Сознание возвращалось медленно. Откуда-то издали доносится плач. Много людей плачет, иногда это напоминает какую-то песнь в исполнении хора. Но лишь мужской плач одного человека слышно отчетливо. Он плачет не так, как женщины. Это не натянутый плач, он часто прерывается и восстанавливается заново. Этакий треск, взрыв души, раскатистый плач. Он отвлекает меня от остального. Но вот он опять прерывается, и я безмятежно играю под какую-то музыку, а плач женщин доносится отдаленно, еле слышно, и они мне не мешают. Играю я, как всегда, на берегу небольшого озера, образовавшегося недалеко от нашей фермы на истоке горной речки. Я собираю плоские камни (их вокруг множество), бросаю их что есть силы, и они катятся по поверхности воды. Некоторые камни допрыгивают по воде чуть ли не до другого берега, и я радуюсь своему умению бросать камни. Бросаю опять и опять, и смеюсь, и радуюсь, но двинуться с места не могу. Я как прикованный сижу на одном месте и только-то и могу бросать камни и следить за ними. Вокруг знакомые женщины. Кто-то из них стирает, кто-то моется, но все поют песню или же плачут – толком не пойму. Но вдруг все стало тихо. Женщины мигом куда-то делись. Что-то меня пугает, чье-то присутствие, и я хочу убежать, но не могу двигаться. На меня падает тень. Кто-то преградил солнце. Лицо я не вижу, но отчетливо вижу, что ко мне движется какая-то тень со стороны воды. И вот он подошел ко мне вплотную. Это человек огромного роста, видно только ноги и большущие руки. Выше груди его не видно. Эта часть его тела находится далеко за облаками. Расставив ноги так, что они находились по обе стороны от меня, он положил руку мне на голову и слишком нежным для такой комплекции голосом сказал:
– Ты засиделся, мальчик, вставай и иди домой.
– Я не могу двигаться, – отвечал я, но голос свой не слышал.
Держа руки как клещи, он постепенно двигал ими по моему горлу.
– Я сказал: вставай и уходи домой.
– Я не могу встать, я… я… – чуть погромче лепетал я, но бесполезно: голоса у меня не было.

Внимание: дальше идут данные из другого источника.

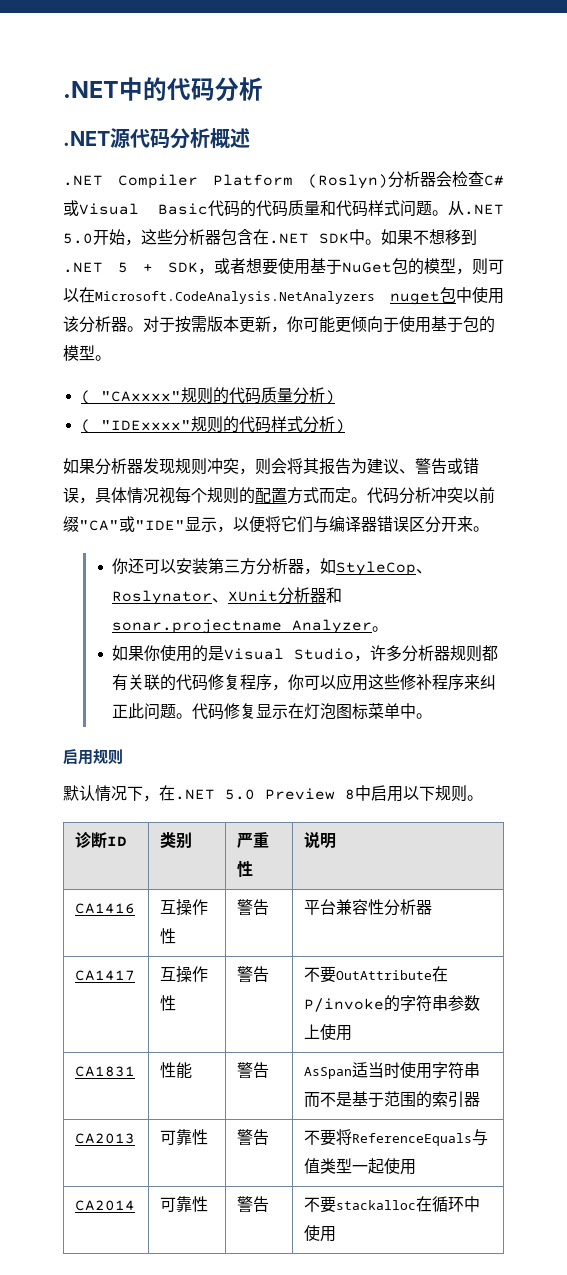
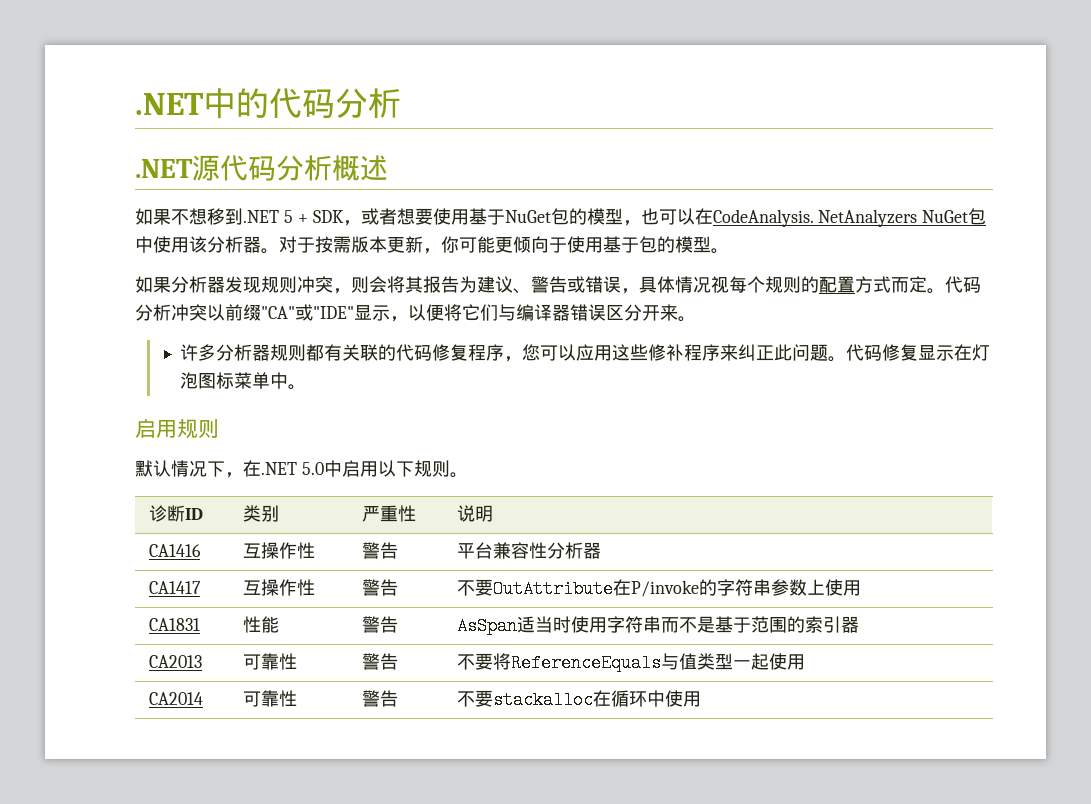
[63,171,504,189] [63,200,504,217] [63,229,381,246] .NET Compiler Platform (Roslyn)分析器会检查C#或Visual Basic代码的代码质量和代码样式问题。从.NET 5.0开始，这些分析器包含在.NET SDK中。 -> (388, 168) none
[472,258,504,275] [63,287,440,305] 则可以在Microsoft.CodeAnalysis.NetAnalyzers nuget -> [640,208,969,227] 也可以在CodeAnalysis. NetAnalyzers NuGet
[80,387,335,404] [80,416,345,433] // ( "CAxxxx"规则的代码质量分析) // ( "IDExxxx"规则的代码样式分析) -> (729, 251) none
[111,558,432,576] [111,587,342,605] [111,619,388,634] [111,645,370,662] 你还可以安装第三方分析器，如StyleCop、Roslynator、XUnit分析器和sonar.projectname Analyzer。 // 如果你使用的是Visual Studio， -> (696, 319) none
[287,674,304,690] 你 -> [521,344,540,361] 您
[265,788,355,800] Preview 8 -> (324, 468) none

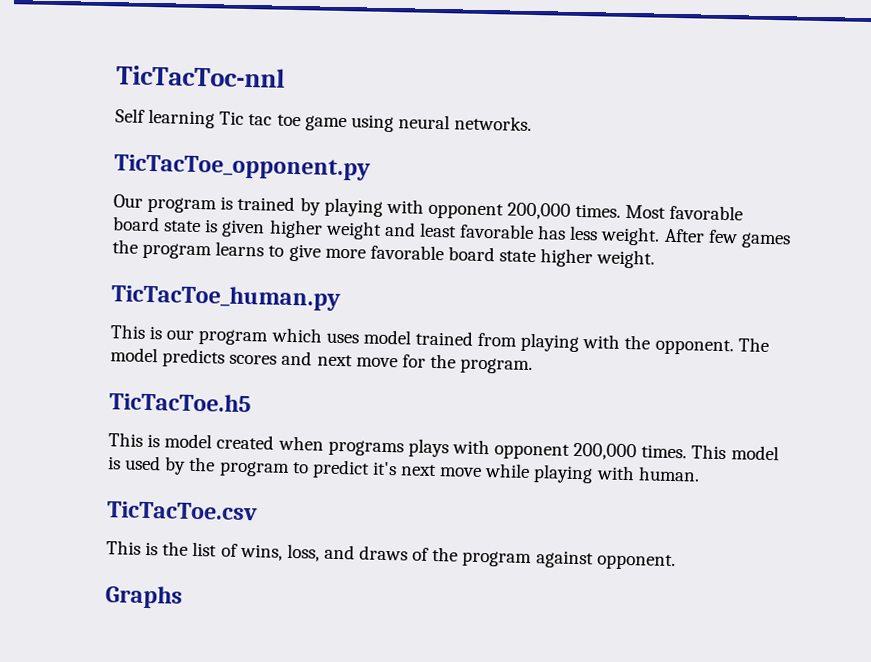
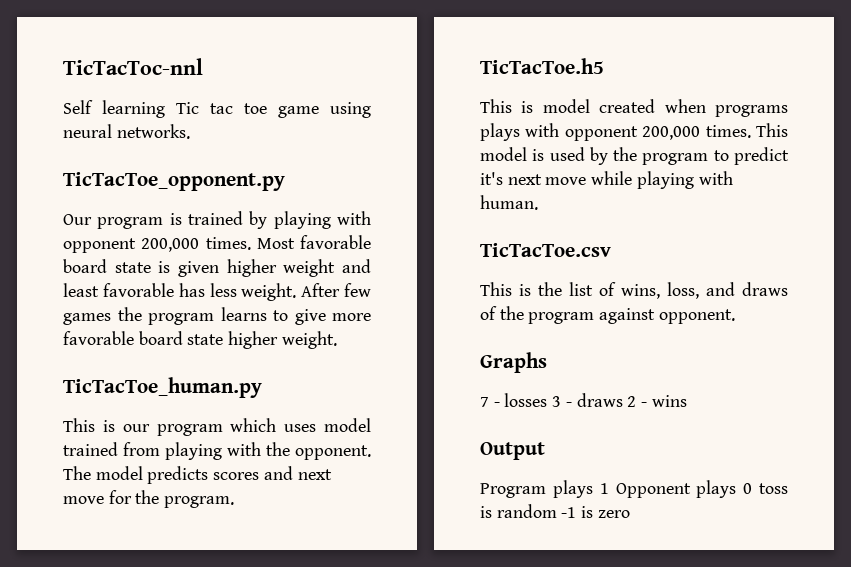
(183, 597) none -> [480,393,687,407] [480,442,545,460] [480,480,788,498] [480,504,630,518] // 7 - losses 3 - draws 2 - wins // Output // Program plays 1 Opponent plays 0 toss is random -1 is zero

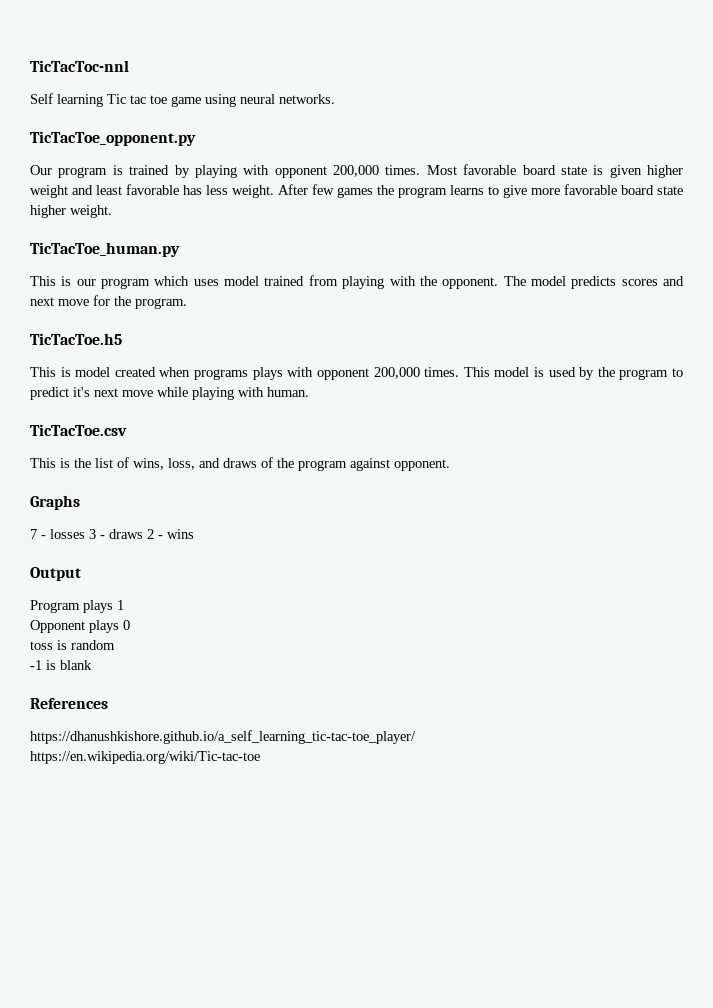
(609, 488) none -> (124, 605) //
(753, 488) none -> (130, 625) //
(557, 511) none -> (115, 645) //
[597,510,630,518] zero -> [60,660,92,670] [30,698,108,709] [30,730,416,744] [30,751,260,764] blank // References // https://dhanushkishore.github.io/a_self_learning_tic-tac-toe_player/ // https://en.wikipedia.org/wiki/Tic-tac-toe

Руки его обхватили мое горло и больно нажали. Я дергался и что есть силы кричал. Кричал… и пришел в сознание. Рядом полукругом сидели женщины и вытирали слезы. Ближе всех ко мне на табуретке (где ее достали?) сидел дядя и тоже вытирал слезы.
– Дядя, почему вы плачете?
– Мы? Да нет, мы не плачем.
Он сделал какие-то движения рукой, и женщины поспешно удалились.
– Где мы находимся, дядя?
– На ферме дяди Акбера, на горе Султан-Гейдара. Разве не помнишь?
– Я помню, как мы приехали в Лачинский район.
– Ну да. Ты заболел. Ну ничего, теперь всё позади. Еще несколько дней и, бог даст, будешь бегать.
– Видимо, я тяжело болен, раз вы все плачете.
– Да не плачем мы. Ты пока слабый, и тебе показалось. Ты лучше не думай об этом, лучше ешь всё, что тебе дают, и старайся быстрее набрать здоровья. Слава богу, все позади.
Я молчал. Не хочет признаваться, значит, так и быть. Я-то хорошо слышал, как он надрывисто плакал, часто повторяя: «Что я скажу Имрану?»
Бедный дядя до сих пор не верит, что отец мой погиб в войне с фашистами, и надеется, что когда-нибудь он вернется. Да и не только дядя.